The site was once part of Copped Hall, an estate dating from the sixteenth century. From 1780 it was occupied by William Manning MP, and his son Cardinal Manning was born there. Darland's Lake was created as an ornamental lake by damming Folly Brook, probably planned by William Manning's wife, Mary, with advice from Humphry Repton.

The lake is very shallow, with extensive reed beds, and the reserve also includes woodland. It has a diverse range of breeding birds and eighteen species of mammal have been recorded, including stoat and weasel. It is also of value for grass snakes, amphibians, fungi and invertebrates.

Folly Brook and Darland's Lake Nature Reserve are together designated a Site of Borough Importance for Nature Conservation, Grade 1. Darland's Lake was formerly a Site of Special Scientific Interest, but the designation was withdrawn when it was discovered that the rarest plants had been introduced.

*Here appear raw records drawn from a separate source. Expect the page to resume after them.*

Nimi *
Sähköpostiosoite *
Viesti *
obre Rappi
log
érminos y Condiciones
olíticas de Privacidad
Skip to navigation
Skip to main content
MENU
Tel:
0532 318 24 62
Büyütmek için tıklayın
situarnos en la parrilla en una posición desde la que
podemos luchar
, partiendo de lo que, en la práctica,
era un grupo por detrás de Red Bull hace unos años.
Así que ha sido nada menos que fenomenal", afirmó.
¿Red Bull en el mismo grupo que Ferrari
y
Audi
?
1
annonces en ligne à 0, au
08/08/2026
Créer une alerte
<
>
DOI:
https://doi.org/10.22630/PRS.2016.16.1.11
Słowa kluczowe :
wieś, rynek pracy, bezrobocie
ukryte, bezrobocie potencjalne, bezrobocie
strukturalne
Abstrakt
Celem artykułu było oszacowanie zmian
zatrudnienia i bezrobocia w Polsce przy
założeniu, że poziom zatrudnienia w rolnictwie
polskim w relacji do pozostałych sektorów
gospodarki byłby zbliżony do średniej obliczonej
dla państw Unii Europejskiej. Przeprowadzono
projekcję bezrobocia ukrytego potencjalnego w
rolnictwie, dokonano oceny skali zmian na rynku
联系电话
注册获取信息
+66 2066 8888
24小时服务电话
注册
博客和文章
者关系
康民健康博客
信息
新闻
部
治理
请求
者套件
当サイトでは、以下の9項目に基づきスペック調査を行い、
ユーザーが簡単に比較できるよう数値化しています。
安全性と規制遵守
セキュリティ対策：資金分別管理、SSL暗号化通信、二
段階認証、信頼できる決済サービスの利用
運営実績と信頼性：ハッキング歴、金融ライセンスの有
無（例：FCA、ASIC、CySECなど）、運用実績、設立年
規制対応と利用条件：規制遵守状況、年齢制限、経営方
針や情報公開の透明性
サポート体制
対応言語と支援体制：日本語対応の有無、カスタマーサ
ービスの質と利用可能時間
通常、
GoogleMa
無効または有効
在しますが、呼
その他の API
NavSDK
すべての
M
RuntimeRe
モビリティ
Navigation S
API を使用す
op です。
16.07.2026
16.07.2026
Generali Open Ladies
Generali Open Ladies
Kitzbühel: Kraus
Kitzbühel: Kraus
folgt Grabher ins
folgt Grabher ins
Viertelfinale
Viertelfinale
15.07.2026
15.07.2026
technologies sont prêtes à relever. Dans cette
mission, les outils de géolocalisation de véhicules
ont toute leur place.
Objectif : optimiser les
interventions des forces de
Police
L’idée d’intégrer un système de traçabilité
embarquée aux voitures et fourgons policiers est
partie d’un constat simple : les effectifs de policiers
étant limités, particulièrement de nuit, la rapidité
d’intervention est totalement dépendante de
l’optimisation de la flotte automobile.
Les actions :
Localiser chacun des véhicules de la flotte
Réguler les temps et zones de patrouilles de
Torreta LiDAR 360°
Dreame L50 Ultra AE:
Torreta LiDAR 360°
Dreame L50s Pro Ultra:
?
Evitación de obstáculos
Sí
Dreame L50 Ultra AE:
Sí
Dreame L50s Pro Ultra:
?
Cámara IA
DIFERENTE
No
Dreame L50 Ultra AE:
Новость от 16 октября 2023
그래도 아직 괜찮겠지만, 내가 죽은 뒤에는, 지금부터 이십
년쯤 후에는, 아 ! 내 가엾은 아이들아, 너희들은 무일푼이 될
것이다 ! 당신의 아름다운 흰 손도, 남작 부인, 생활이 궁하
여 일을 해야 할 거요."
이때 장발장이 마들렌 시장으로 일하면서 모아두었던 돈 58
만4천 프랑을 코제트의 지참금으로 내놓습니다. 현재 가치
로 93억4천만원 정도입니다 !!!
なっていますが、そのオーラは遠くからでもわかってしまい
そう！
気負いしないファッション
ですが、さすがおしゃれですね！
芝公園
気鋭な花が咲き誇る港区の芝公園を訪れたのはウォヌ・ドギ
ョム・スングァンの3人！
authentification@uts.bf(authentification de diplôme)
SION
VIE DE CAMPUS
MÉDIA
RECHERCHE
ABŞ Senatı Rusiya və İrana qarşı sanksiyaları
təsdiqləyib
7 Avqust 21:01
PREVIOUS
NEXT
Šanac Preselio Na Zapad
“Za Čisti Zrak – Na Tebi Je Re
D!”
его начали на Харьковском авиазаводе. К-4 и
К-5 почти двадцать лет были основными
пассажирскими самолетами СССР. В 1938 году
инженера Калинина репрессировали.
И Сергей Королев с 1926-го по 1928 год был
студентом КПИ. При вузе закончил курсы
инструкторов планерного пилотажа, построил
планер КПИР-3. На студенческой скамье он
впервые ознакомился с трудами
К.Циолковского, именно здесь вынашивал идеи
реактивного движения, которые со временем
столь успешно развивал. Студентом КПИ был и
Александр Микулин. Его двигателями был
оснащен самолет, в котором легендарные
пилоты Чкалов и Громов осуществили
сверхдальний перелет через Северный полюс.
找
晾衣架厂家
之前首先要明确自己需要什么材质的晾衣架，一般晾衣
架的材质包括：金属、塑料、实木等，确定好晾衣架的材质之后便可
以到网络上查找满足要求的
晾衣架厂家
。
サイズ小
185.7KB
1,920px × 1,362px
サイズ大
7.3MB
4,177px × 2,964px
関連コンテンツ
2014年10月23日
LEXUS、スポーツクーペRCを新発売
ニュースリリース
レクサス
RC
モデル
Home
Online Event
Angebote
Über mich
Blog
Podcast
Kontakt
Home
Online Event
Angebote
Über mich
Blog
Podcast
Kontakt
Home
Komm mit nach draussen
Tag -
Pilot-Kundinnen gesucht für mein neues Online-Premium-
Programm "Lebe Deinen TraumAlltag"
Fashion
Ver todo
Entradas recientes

According to the London Ecology Unit's Nature Conservation in Barnet, published in 1997, Darland's Lake was one of seven sites identified by Barnet Council as meeting the criteria for designation as a Local Nature Reserve, and it is the only one of the seven which the Council has not designated.

There is access by a path from The Close, Totteridge Village, and by a footpath from Southover which follows Folly Brook to the lake, as well as by footpaths opposite St.Andrew’s church and from Mill Hill.